Rough bluegrass is a light green perennial grass that spreads by stolons. In a Kentucky bluegrass or perennial ryegrass field patches of it look "apple green" in color. The aggressive stoloniferous growth also produces a mat of plant tissue that can lie down . This mat has a musty odor.
Rough bluegrass is used in varying degrees in the turf industry for its winter hardiness and shade tolerance but it is not very tolerant of the heavy traffic that occurs during athletic sports. This can result in increased divoting and a playing surface that is unsafe and looks untidy. During the summer and early fall in Ohio, rough bluegrass will sometimes go dormant and "brown-out" because it cannot tolerate drought and heat stress. At this stage, the brown patches are sometimes mistaken for disease incidence. As the temperature gets lower in late fall, however, the rough bluegrass might recover.
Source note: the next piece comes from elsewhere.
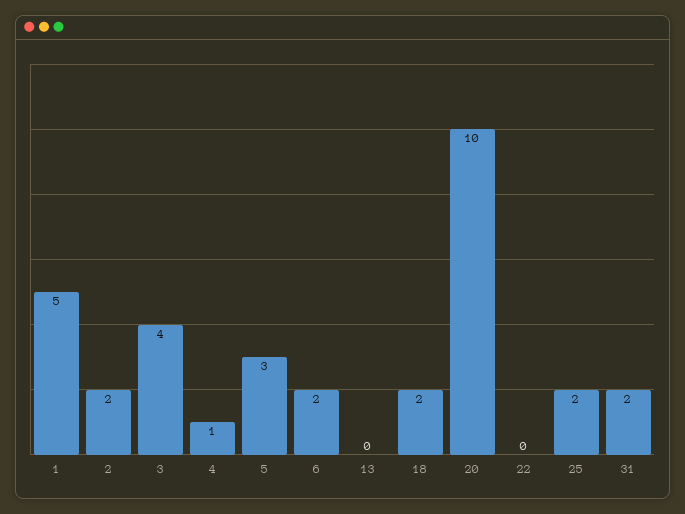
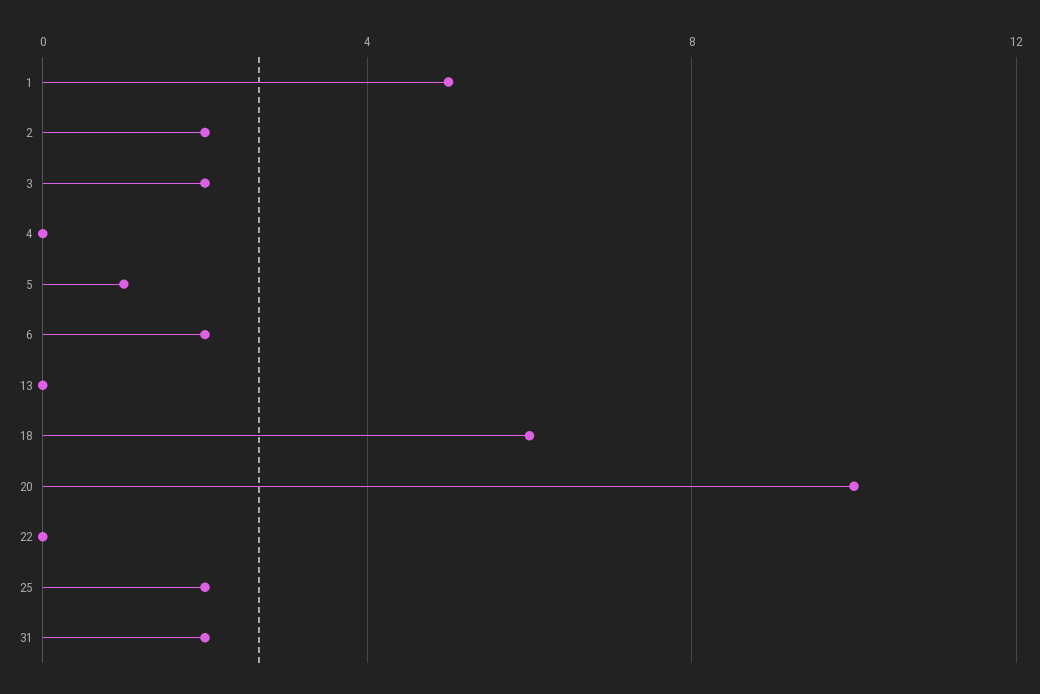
3: 4 -> 2
4: 1 -> 0
5: 3 -> 1
18: 2 -> 6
Dormant rough bluegrass (Poa trivialis) in a perennial ryegrass field, September 2001.
If this grass is causing agronomic problems in a field, there are some methods of control. Rough bluegrass grows aggressively well under conditions of high fertility and excessive moisture. Thus, good water management through irrigation practices and adequate drainage can discourage this aggressive growth and favor more desirable grass species.If it is a major problem, nonselective chemical control followed by reseeding is another control option.